Polyoxometalate-based electron transfer modulation for efficient electrocatalytic carbon dioxide reduction

The electrocatalytic carbon dioxide (CO 2 ) reduction reaction (CO 2 RR) involves a variety of electron transfer pathways, resulting in poor reaction selectivity, limiting its use to meet future energy requirements. Polyoxometalates (POMs) can both store and release multiple electrons in the electrochemical process, and this is expected to be an ideal "electron switch" to match with catalytically active species, realize electron transfer modulation and promote the activity and selectivity of the electrocatalytic CO 2 RR. Herein, we report a series of new POM-based manganese-carbonyl (MnL) composite CO 2 reduction electrocatalysts, whereby SiW 12 -MnL exhibits the most remarkable activity and selectivity for CO 2 RR to CO, resulting in an increase in the faradaic efficiency (FE) from 65% (MnL) to a record-value of 95% in aqueous electrolyte.

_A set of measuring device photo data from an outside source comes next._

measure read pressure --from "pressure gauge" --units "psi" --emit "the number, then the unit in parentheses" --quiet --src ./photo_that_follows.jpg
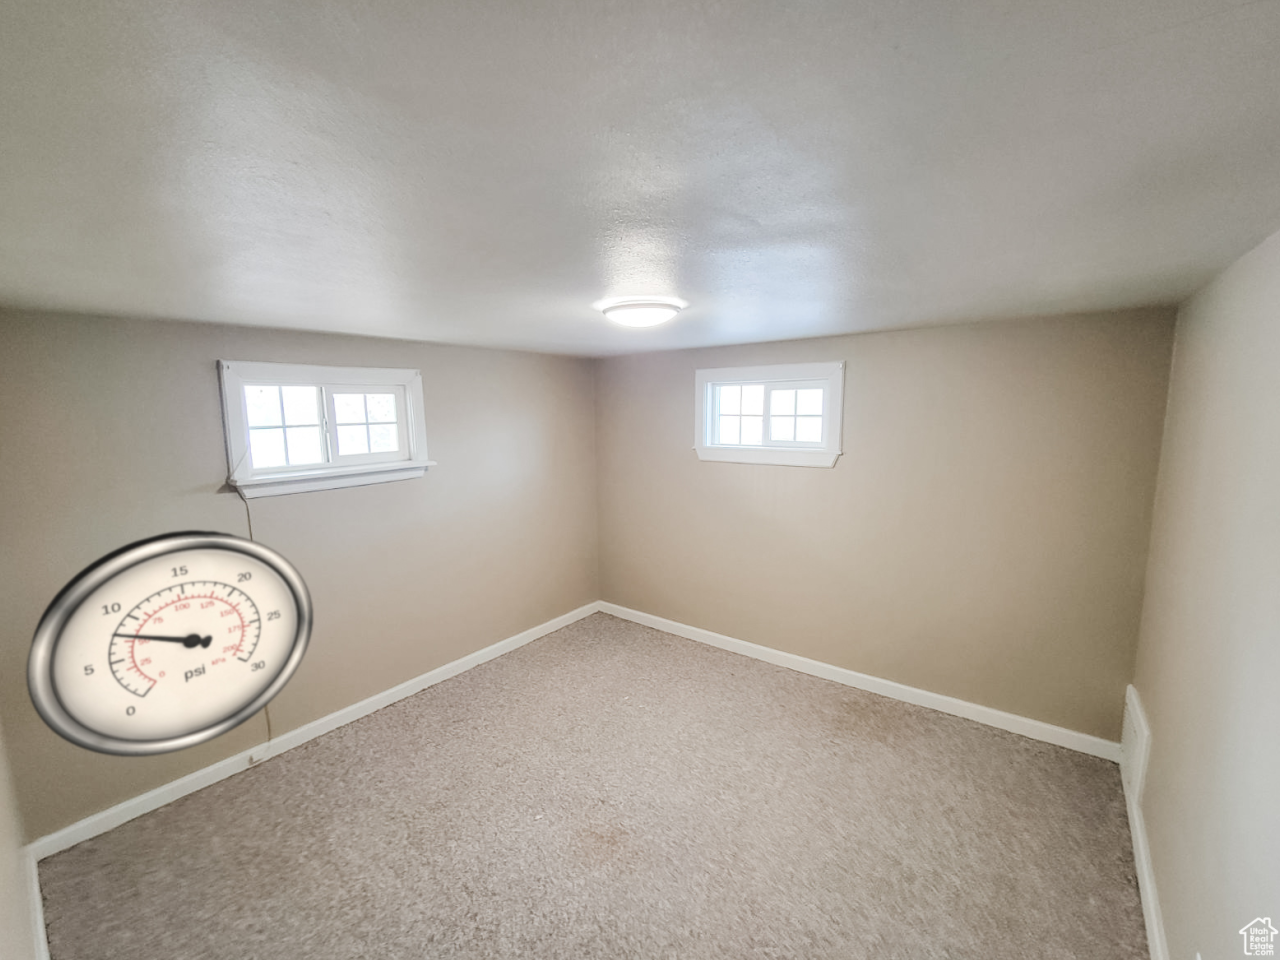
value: 8 (psi)
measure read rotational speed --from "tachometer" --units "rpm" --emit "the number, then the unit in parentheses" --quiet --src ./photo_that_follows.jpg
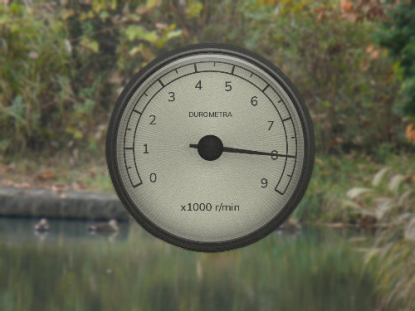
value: 8000 (rpm)
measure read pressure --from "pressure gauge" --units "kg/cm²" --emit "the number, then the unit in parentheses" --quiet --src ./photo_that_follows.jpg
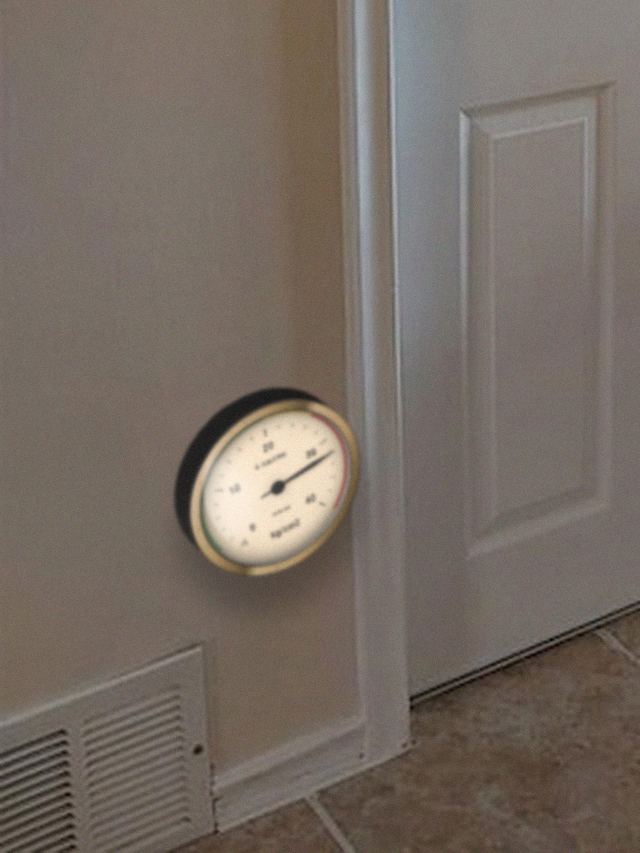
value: 32 (kg/cm²)
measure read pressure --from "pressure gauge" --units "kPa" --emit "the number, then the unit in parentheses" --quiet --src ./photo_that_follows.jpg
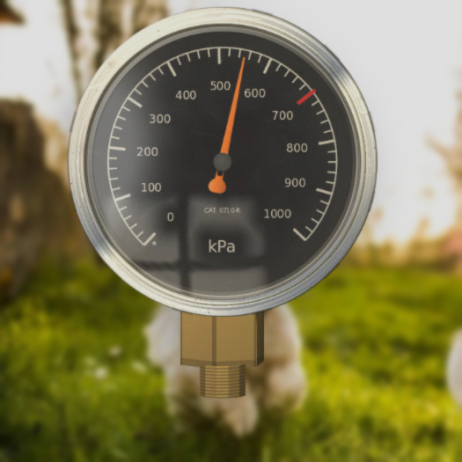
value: 550 (kPa)
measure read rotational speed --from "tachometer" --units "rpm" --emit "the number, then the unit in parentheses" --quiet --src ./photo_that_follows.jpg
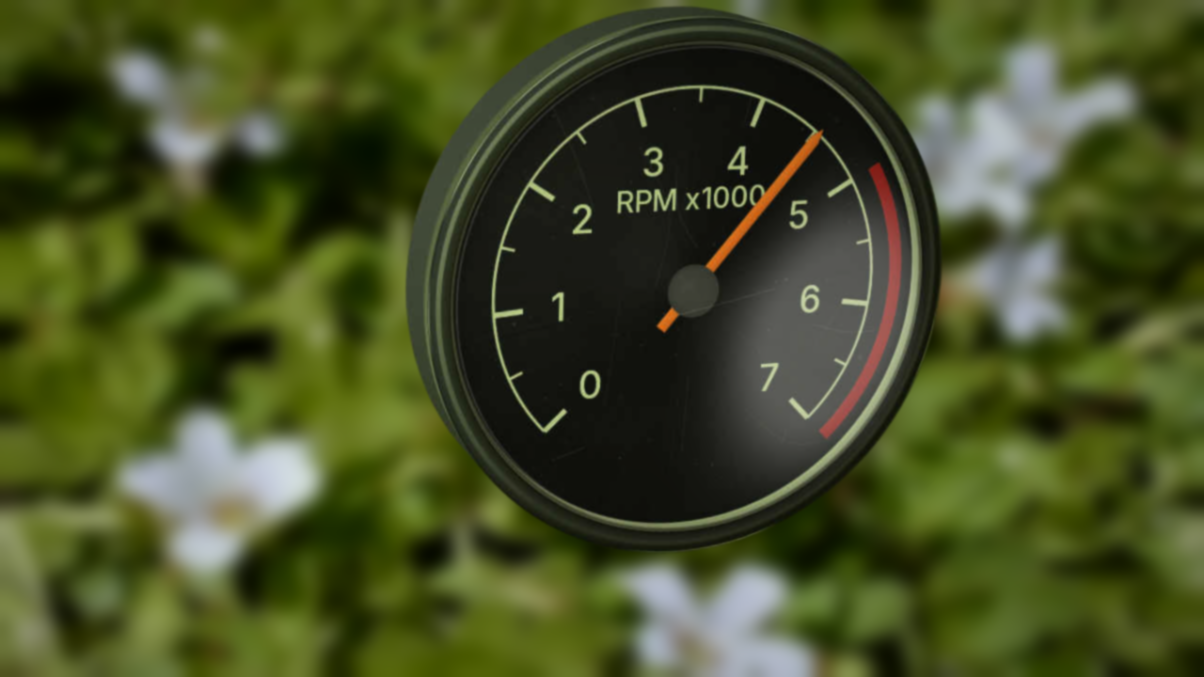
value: 4500 (rpm)
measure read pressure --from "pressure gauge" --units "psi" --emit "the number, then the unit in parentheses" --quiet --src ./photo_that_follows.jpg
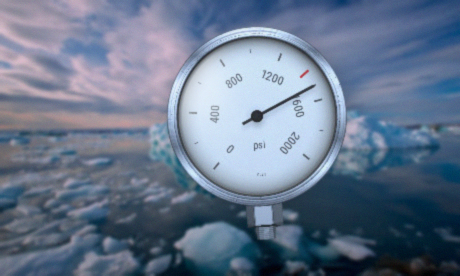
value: 1500 (psi)
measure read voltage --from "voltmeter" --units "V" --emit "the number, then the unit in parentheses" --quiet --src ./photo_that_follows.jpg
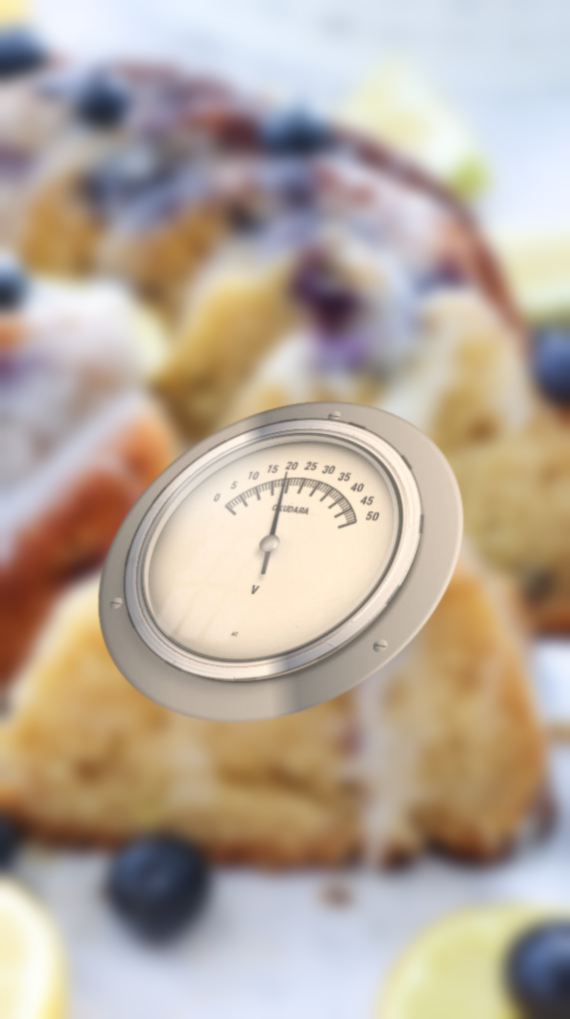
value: 20 (V)
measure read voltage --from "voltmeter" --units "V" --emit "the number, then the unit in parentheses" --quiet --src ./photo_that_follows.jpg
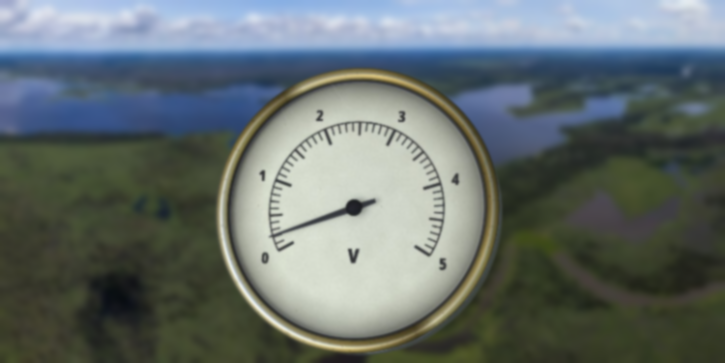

A series of control electrochemical experiments, photoluminescence spectroscopy (PL), transient photovoltage (TPV) experiments, and density functional theory (DFT) calculations revealed that POMs act as electronic regulators to control the electron transfer process from POM to MnL units during the electrochemical reaction, enhancing the selectivity of the CO 2 RR to CO and depressing the competitive hydrogen evolution reaction (HER). This work demonstrates the significance of electron transfer modulation in the CO 2 RR and suggests a new idea for the design of efficient electrocatalysts towards CO 2 RR. Polyoxometalates as electron regulators to promote the carbonyl manganese (MnL) electrocatalyst for highly efficient CO 2 reduction in aqueous electrolyte.